L'autrice wi-fi in Francia. (E i segreti che abbiamo nel cuore).

Lunedi, 30° novembre 2009 @10:52

"Non esiste una vita trasparente, Ana. Ogni donna ha un segreto, per piccolo che sia. Tutte ne hanno almeno uno".
(Marcela Serrano)
Quel segreto è una piccola scheggia di luce conficcata nel mio cuore. Quel segreto è qualcosa che non sussurro neppure a me stessa. Quel segreto lo leggo ovunque, in un cellulare che vibra, nel fondo della mia tazzina di caffè. Quel segreto, sei tu.

(La frase di Marcela Serrano, scrittrice cilena, è tratta da "Noi che ci vogliamo così bene", Feltrinelli: un vecchio romanzo di quattro amiche, quattro vite, segreti e amori che si intrecciano. Il libro non mi è piaciuto, ma mi è piaciuto moltissimo leggerlo: perché è il recentissimo regalo, dal titolo affettuoso come un abbraccio, di una delle mie più care amiche, la mia ex compagna di banco del ginnasio)

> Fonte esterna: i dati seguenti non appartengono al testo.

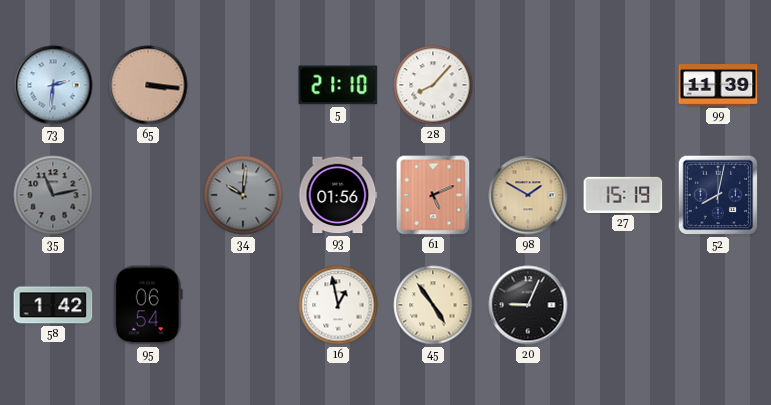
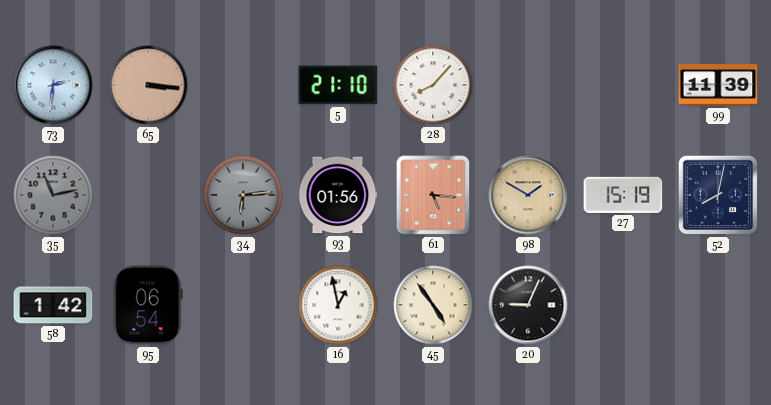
34: 10:01 -> 6:14
61: 5:11 -> 5:16
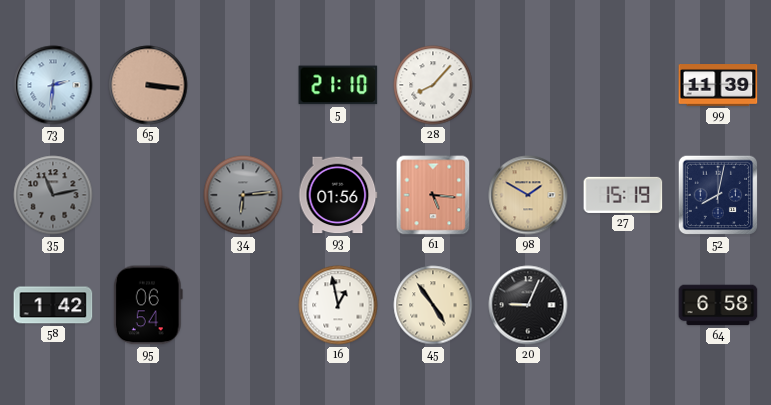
64: none -> 6:58
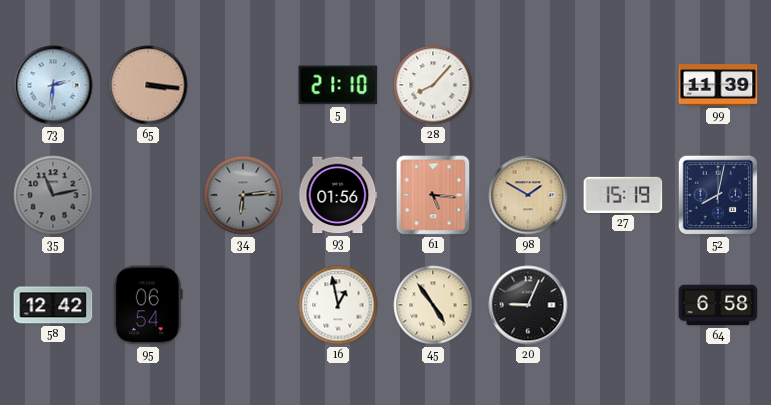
58: 1:42 -> 12:42
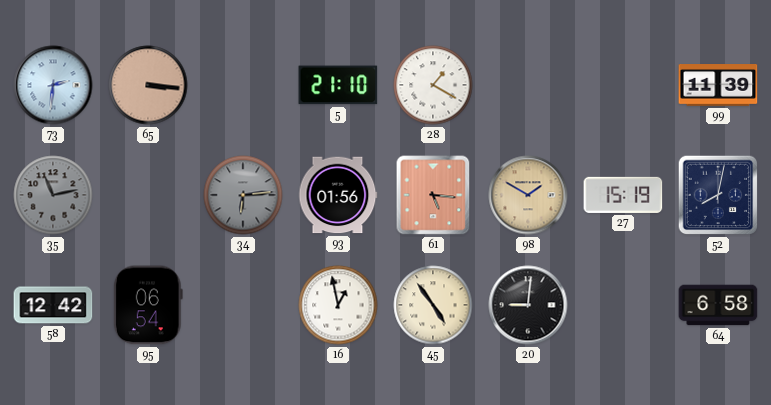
28: 8:07 -> 1:20
20: 9:04 -> 9:01
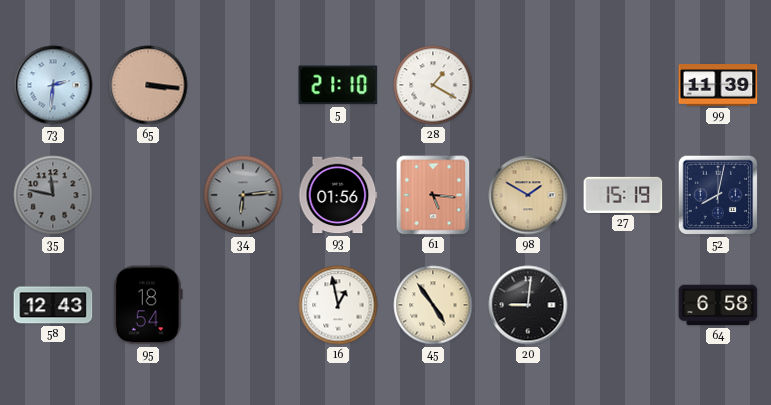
35: 11:13 -> 11:47
58: 12:42 -> 12:43
95: 06:54 -> 18:54
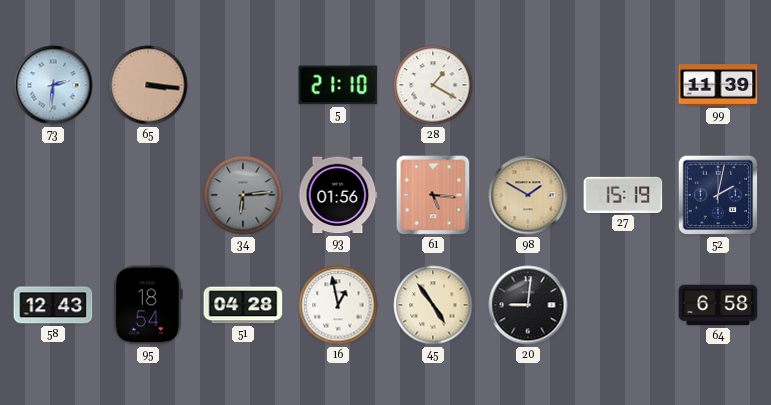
35: 11:47 -> none
52: 8:02 -> 2:02
51: none -> 04:28
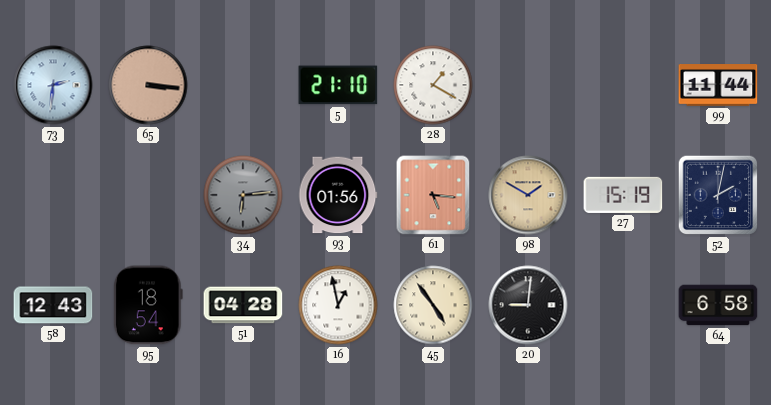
99: 11:39 -> 11:44
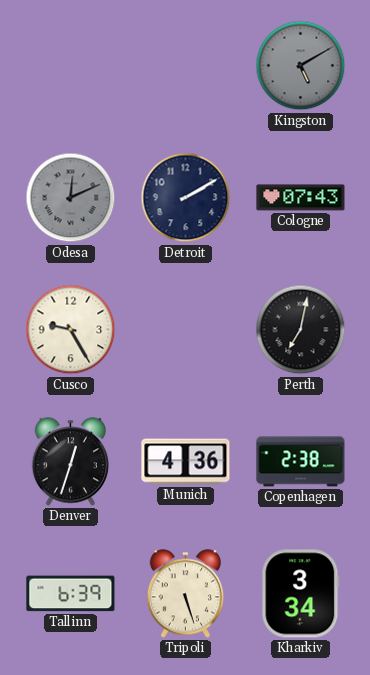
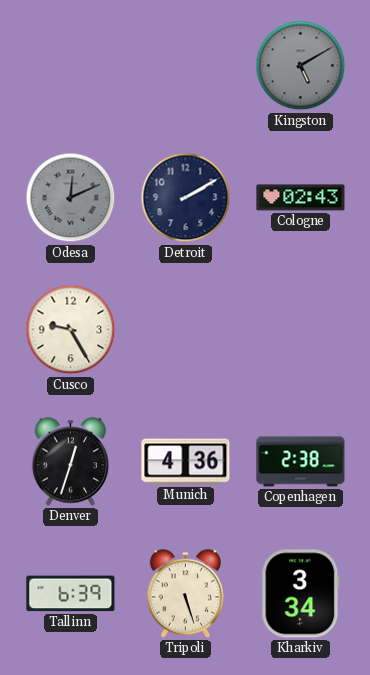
Cologne: 07:43 -> 02:43
Perth: 7:02 -> none
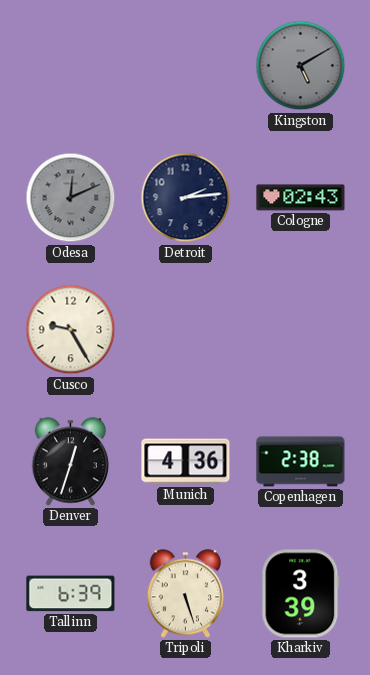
Detroit: 2:10 -> 2:14
Kharkiv: 3:34 -> 3:39
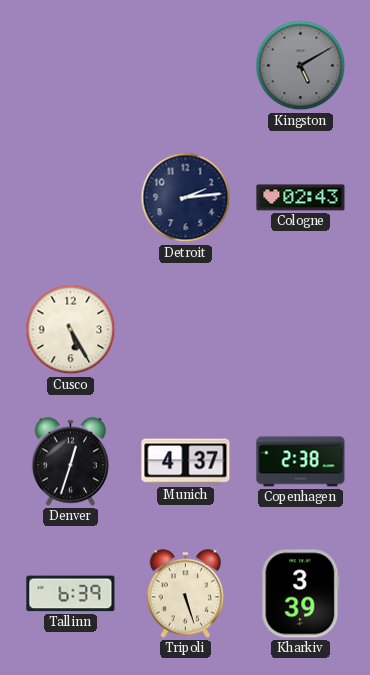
Odesa: 12:11 -> none
Cusco: 9:25 -> 5:25
Munich: 4:36 -> 4:37
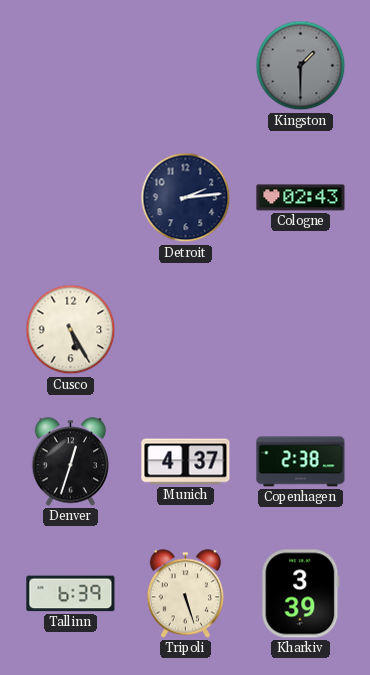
Kingston: 5:10 -> 1:30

Sono arrivata qualche giorno fa a Parigi, invitata – io che non sono laureata – a tenere la mia prima (e spero non ultima!) conferenza in Università: per la precisione, si terrà oggi, all'Università di Tours, e il titolo è "Le glamour bon marché –le journalisme de mode à l’époque de la récession" . Sì, avete letto bene: una conferenza accademica glam cheap! Sono emozionatissima, ancor più perché sarà davanti a una platea di studenti e studentesse di italiano dell’università… (E così, per fortuna, non devo parlare in francese).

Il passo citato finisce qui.